Risk-Adjusted Performance

Fair

 
Weak
 
Strong
Compared to the overall equity markets, risk-adjusted returns on investments in Morgan Stanley are ranked lower than 7 (%) of all global equities and portfolios over the last 90 days. Even with relatively invariable basic indicators, Morgan Stanley is not utilizing all of its potentials. The newest stock price agitation, may contribute to short-term losses for the retail investors.

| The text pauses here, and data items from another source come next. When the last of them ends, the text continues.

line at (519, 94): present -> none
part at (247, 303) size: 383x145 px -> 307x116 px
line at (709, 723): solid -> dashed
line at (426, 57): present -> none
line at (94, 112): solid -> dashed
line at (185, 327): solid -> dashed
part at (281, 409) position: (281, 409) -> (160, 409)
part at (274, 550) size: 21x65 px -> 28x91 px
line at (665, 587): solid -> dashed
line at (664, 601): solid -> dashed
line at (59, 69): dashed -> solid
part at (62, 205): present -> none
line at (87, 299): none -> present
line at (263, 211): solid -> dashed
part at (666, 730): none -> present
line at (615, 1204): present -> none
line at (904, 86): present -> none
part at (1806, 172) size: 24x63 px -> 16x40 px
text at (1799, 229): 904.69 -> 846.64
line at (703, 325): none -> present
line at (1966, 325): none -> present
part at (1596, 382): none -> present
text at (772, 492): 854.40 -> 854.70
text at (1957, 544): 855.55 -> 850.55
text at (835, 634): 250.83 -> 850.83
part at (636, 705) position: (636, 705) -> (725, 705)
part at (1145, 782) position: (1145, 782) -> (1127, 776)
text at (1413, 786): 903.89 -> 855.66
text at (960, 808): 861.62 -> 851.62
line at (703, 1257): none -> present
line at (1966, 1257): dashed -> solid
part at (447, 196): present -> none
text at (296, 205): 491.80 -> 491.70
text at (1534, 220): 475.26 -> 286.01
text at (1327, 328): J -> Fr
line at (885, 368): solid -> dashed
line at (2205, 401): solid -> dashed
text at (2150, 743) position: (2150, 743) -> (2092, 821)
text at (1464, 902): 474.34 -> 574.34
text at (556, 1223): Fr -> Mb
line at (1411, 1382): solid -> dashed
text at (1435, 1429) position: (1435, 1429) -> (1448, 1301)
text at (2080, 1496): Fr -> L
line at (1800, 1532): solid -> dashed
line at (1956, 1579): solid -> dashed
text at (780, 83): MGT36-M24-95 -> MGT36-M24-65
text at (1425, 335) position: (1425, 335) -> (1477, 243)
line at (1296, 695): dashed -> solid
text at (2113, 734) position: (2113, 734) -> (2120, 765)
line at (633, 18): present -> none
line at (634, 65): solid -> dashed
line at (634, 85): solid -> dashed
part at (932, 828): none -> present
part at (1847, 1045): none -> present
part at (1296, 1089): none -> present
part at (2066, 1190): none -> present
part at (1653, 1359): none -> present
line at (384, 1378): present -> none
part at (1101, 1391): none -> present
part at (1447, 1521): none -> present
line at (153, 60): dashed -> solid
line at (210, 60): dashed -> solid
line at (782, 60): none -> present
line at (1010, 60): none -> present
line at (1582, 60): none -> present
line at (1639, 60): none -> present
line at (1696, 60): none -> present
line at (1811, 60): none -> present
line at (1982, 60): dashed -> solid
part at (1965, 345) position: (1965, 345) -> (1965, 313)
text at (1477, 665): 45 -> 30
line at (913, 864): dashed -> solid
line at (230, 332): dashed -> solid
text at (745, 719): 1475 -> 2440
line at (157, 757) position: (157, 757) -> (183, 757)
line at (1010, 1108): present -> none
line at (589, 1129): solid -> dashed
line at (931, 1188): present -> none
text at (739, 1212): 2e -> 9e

VinFast Auto and Morgan Stanley Volatility Contrast

   Predicted Return Density   
       Returns  

Pair Trading with VinFast Auto and Morgan Stanley

The main advantage of trading using opposite VinFast Auto and Morgan Stanley positions is that it hedges away some unsystematic risk. Because of two separate transactions, even if VinFast Auto position performs unexpectedly, Morgan Stanley can make up some of the losses. Pair trading also minimizes risk from directional movements in the market. For example, if an entire industry or sector drops because of unexpected headlines, the short position in Morgan Stanley will offset losses from the drop in Morgan Stanley's long position.
The idea behind VinFast Auto Ltd and Morgan Stanley pairs trading is to make the combined position market-neutral, meaning the overall market's direction will not affect its win or loss (or potential downside or upside). This can be achieved by designing a pairs trade with two highly correlated stocks or equities that operate in a similar space or sector, making it possible to obtain profits through simple and relatively low-risk investment.
Check out your portfolio center.
Note that this page's information should be used as a complementary analysis to find the right mix of equity instruments to add to your existing portfolios or create a brand new portfolio. You can also try the Bollinger Bands module to use Bollinger Bands indicator to analyze target price for a given investing horizon.